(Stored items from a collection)
== Segment start ==

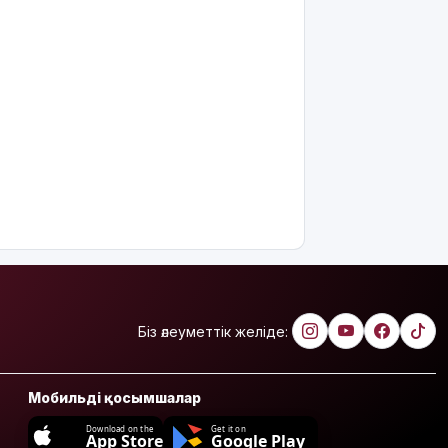
Біз әлеуметтік желіде:
Мобильді қосымшалар
Download on the
Get it on
App Store
Google Play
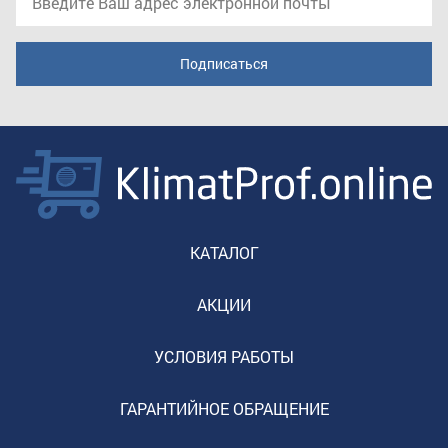
КАТАЛОГ
АКЦИИ
УСЛОВИЯ РАБОТЫ
ГАРАНТИЙНОЕ ОБРАЩЕНИЕ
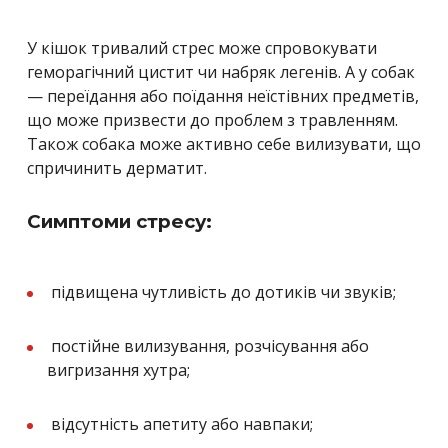
У кішок тривалий стрес може спровокувати
геморагічний цистит чи набряк легенів. А у собак
— переїдання або поїдання неїстівних предметів,
що може призвести до проблем з травленням.
Також собака може активно себе вилизувати, що
спричинить дерматит.
Симптоми стресу:
підвищена чутливість до дотиків чи звуків;
постійне вилизування, розчісування або
вигризання хутра;
відсутність апетиту або навпаки;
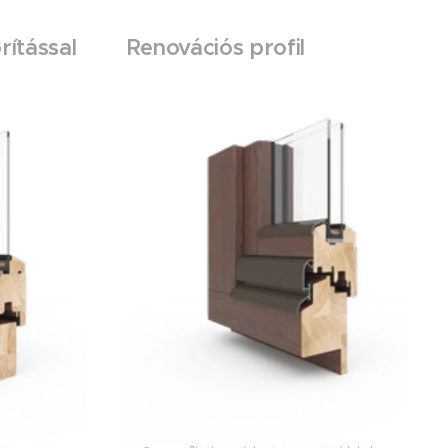
rítással
Renovációs profil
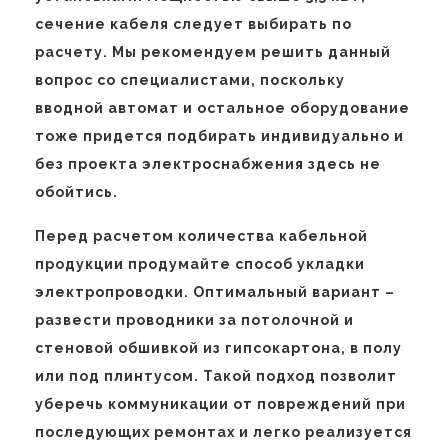
сечение кабеля следует выбирать по
расчету. Мы рекомендуем решить данный
вопрос со специалистами, поскольку
вводной автомат и остальное оборудование
тоже придется подбирать индивидуально и
без проекта электроснабжения здесь не
обойтись.
Перед расчетом количества кабельной
продукции продумайте способ укладки
электропроводки. Оптимальный вариант –
развести проводники за потолочной и
стеновой обшивкой из гипсокартона, в полу
или под плинтусом. Такой подход позволит
уберечь коммуникации от повреждений при
последующих ремонтах и легко реализуется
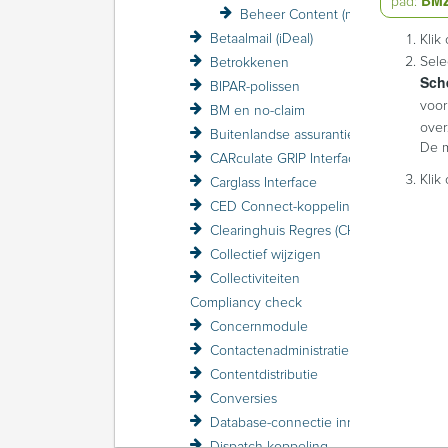
pad:
Beheer Content (menu)
Betaalmail (iDeal)
Klik
Sele
Betrokkenen
Sch
BIPAR-polissen
voor
BM en no-claim
over
Buitenlandse assurantiebelasting BAB
De m
CARculate GRIP Interface
Klik
Carglass Interface
CED Connect-koppeling
Clearinghuis Regres (CHR)
Collectief wijzigen
Collectiviteiten
Compliancy check
Concernmodule
Contactenadministratie
Contentdistributie
Conversies
Database-connectie inrichten
Dispatch-koppeling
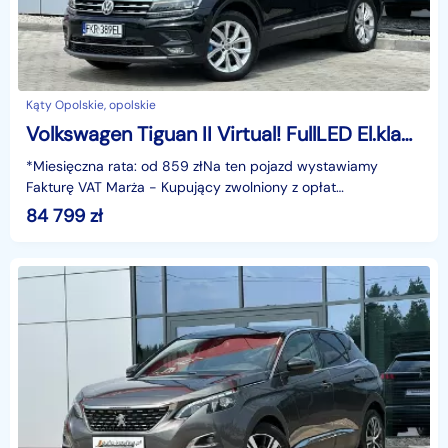
Kąty Opolskie, opolskie
Volkswagen Tiguan II Virtual! FullLED El.klapa Łopatki Head-Up Alkantara Asystent GWARANC
*Miesięczna rata: od 859 złNa ten pojazd wystawiamy
Fakturę VAT Marża - Kupujący zwolniony z opłat
skarbowych.Gwarancja: 6 miesięcy.Cechy
84 799
zł
szczególne:Dynamiczny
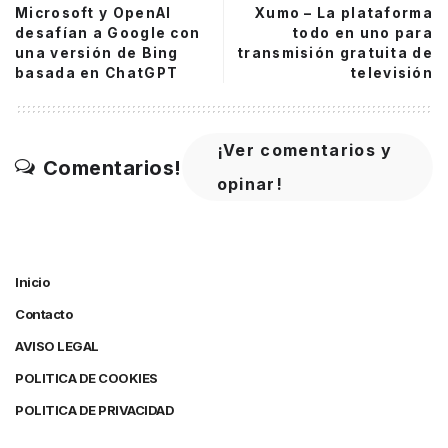
Microsoft y OpenAI
Xumo – La plataforma
desafían a Google con
todo en uno para
una versión de Bing
transmisión gratuita de
basada en ChatGPT
televisión
¡Ver comentarios y
Comentarios!
opinar!
Inicio
Contacto
AVISO LEGAL
POLITICA DE COOKIES
POLITICA DE PRIVACIDAD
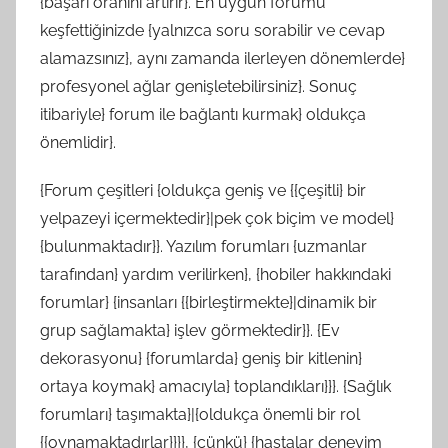
{başarı oranını artırır}. En uygun forumu
keşfettiğinizde {yalnızca soru sorabilir ve cevap
alamazsınız}, aynı zamanda ilerleyen dönemlerde}
profesyonel ağlar genişletebilirsiniz}. Sonuç
itibariyle} forum ile bağlantı kurmak} oldukça
önemlidir}.
{Forum çeşitleri {oldukça geniş ve {{çeşitli} bir
yelpazeyi içermektedir}|pek çok biçim ve model}
{bulunmaktadır}}. Yazılım forumları {uzmanlar
tarafından} yardım verilirken}, {hobiler hakkındaki
forumlar} {insanları {{birleştirmekte}|dinamik bir
grup sağlamakta} işlev görmektedir}}. {Ev
dekorasyonu} {forumlarda} geniş bir kitlenin}
ortaya koymak} amacıyla} toplandıkları}}}. {Sağlık
forumları} taşımakta}|{oldukça önemli bir rol
{{oynamaktadırlar}}}}, {çünkü} {hastalar deneyim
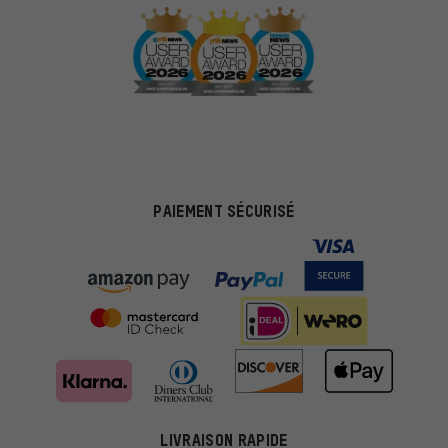
PAIEMENT SÉCURISÉ
LIVRAISON RAPIDE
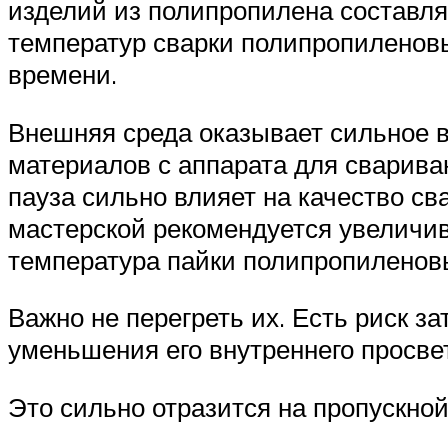
изделий из полипропилена составля
температур сварки полипропиленовы
времени.
Внешняя среда оказывает сильное вл
материалов с аппарата для сварива
пауза сильно влияет на качество с
мастерской рекомендуется увеличив
температура пайки полипропиленов
Важно не перегреть их. Есть риск з
уменьшения его внутреннего просве
Это сильно отразится на пропускной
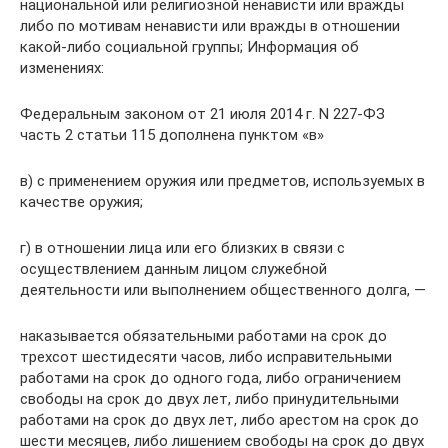
национальной или религиозной ненависти или вражды
либо по мотивам ненависти или вражды в отношении
какой-либо социальной группы; Информация об
изменениях:
Федеральным законом от 21 июля 2014 г. N 227-ФЗ
часть 2 статьи 115 дополнена пунктом «в»
в) с применением оружия или предметов, используемых в
качестве оружия;
г) в отношении лица или его близких в связи с
осуществлением данным лицом служебной
деятельности или выполнением общественного долга, —
наказывается обязательными работами на срок до
трехсот шестидесяти часов, либо исправительными
работами на срок до одного года, либо ограничением
свободы на срок до двух лет, либо принудительными
работами на срок до двух лет, либо арестом на срок до
шести месяцев, либо лишением свободы на срок до двух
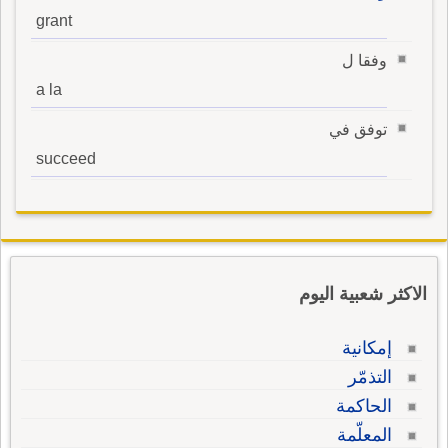
grant
وفقا ل
a la
توفق في
succeed
الاكثر شعبية اليوم
إمكانية
التذمّر
الحاكمة
المعلّمة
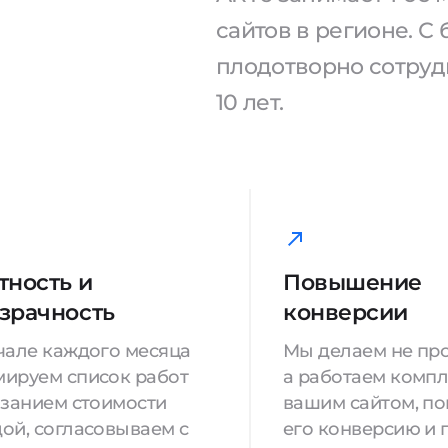
сайтов в регионе. 
плодотворно сотрудн
10 лет.
тность и
Повышение
зрачность
конверсии
чале каждого месяца
Мы делаем не про
ируем список работ
а работаем компл
азанием стоимости
вашим сайтом, п
ой, согласовываем с
его конверсию и 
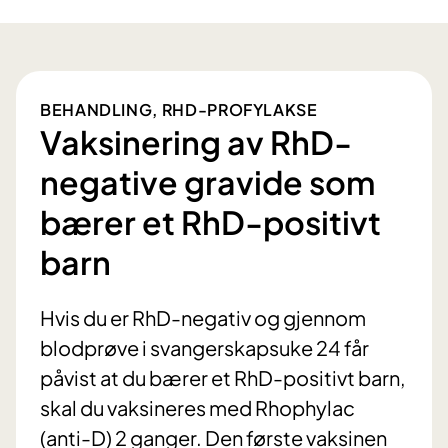
BEHANDLING, RHD-PROFYLAKSE
Vaksinering av RhD-
negative gravide som
bærer et RhD-positivt
barn
Hvis du er RhD-negativ og gjennom
blodprøve i svangerskapsuke 24 får
påvist at du bærer et RhD-positivt barn,
skal du vaksineres med Rhophylac
(anti-D) 2 ganger. Den første vaksinen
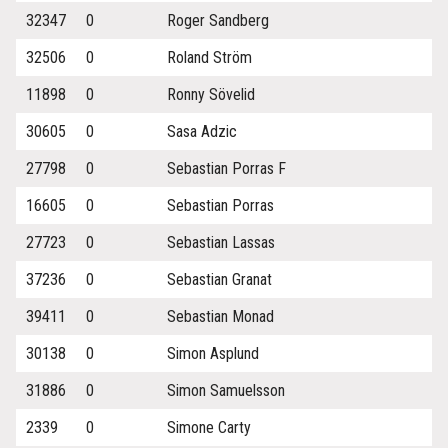
32347
0
Roger Sandberg
32506
0
Roland Ström
11898
0
Ronny Sövelid
30605
0
Sasa Adzic
27798
0
Sebastian Porras F
16605
0
Sebastian Porras
27723
0
Sebastian Lassas
37236
0
Sebastian Granat
39411
0
Sebastian Monad
30138
0
Simon Asplund
31886
0
Simon Samuelsson
2339
0
Simone Carty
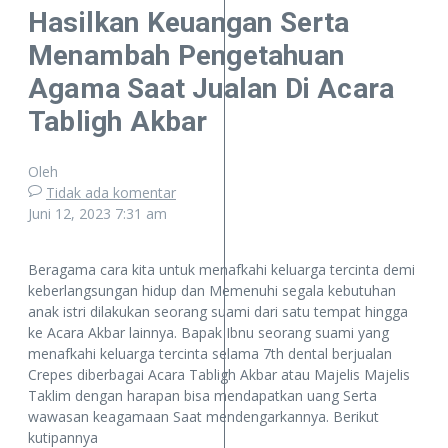
Hasilkan Keuangan Serta
Menambah Pengetahuan
Agama Saat Jualan Di Acara
Tabligh Akbar
Oleh
Tidak ada komentar
Juni 12, 2023
7:31 am
Beragama cara kita untuk menafkahi keluarga tercinta demi
keberlangsungan hidup dan Memenuhi segala kebutuhan
anak istri dilakukan seorang suami dari satu tempat hingga
ke Acara Akbar lainnya. Bapak Ibnu seorang suami yang
menafkahi keluarga tercinta selama 7th dental berjualan
Crepes diberbagai Acara Tabligh Akbar atau Majelis Majelis
Taklim dengan harapan bisa mendapatkan uang Serta
wawasan keagamaan Saat mendengarkannya. Berikut
kutipannya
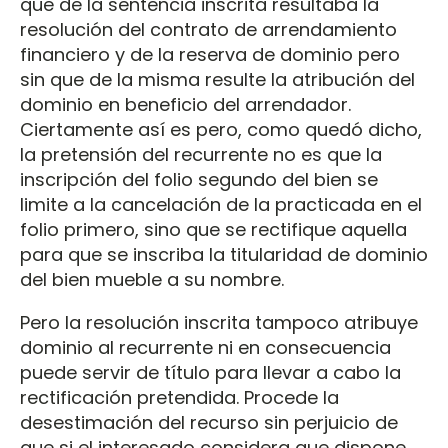
que de la sentencia inscrita resultaba la
resolución del contrato de arrendamiento
financiero y de la reserva de dominio pero
sin que de la misma resulte la atribución del
dominio en beneficio del arrendador.
Ciertamente así es pero, como quedó dicho,
la pretensión del recurrente no es que la
inscripción del folio segundo del bien se
limite a la cancelación de la practicada en el
folio primero, sino que se rectifique aquella
para que se inscriba la titularidad de dominio
del bien mueble a su nombre.
Pero la resolución inscrita tampoco atribuye
dominio al recurrente ni en consecuencia
puede servir de título para llevar a cabo la
rectificación pretendida. Procede la
desestimación del recurso sin perjuicio de
que si el interesado considera que dispone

== Segment end ==

**TO DO**
Repeat the records word for word, starting at the line that contains "que de la sentencia inscrita resultaba la" and going to the end of the records, with both ends included.

**EXERCISE OUTPUT**
que de la sentencia inscrita resultaba la
resolución del contrato de arrendamiento
financiero y de la reserva de dominio pero
sin que de la misma resulte la atribución del
dominio en beneficio del arrendador.
Ciertamente así es pero, como quedó dicho,
la pretensión del recurrente no es que la
inscripción del folio segundo del bien se
limite a la cancelación de la practicada en el
folio primero, sino que se rectifique aquella
para que se inscriba la titularidad de dominio
del bien mueble a su nombre.
Pero la resolución inscrita tampoco atribuye
dominio al recurrente ni en consecuencia
puede servir de título para llevar a cabo la
rectificación pretendida. Procede la
desestimación del recurso sin perjuicio de
que si el interesado considera que dispone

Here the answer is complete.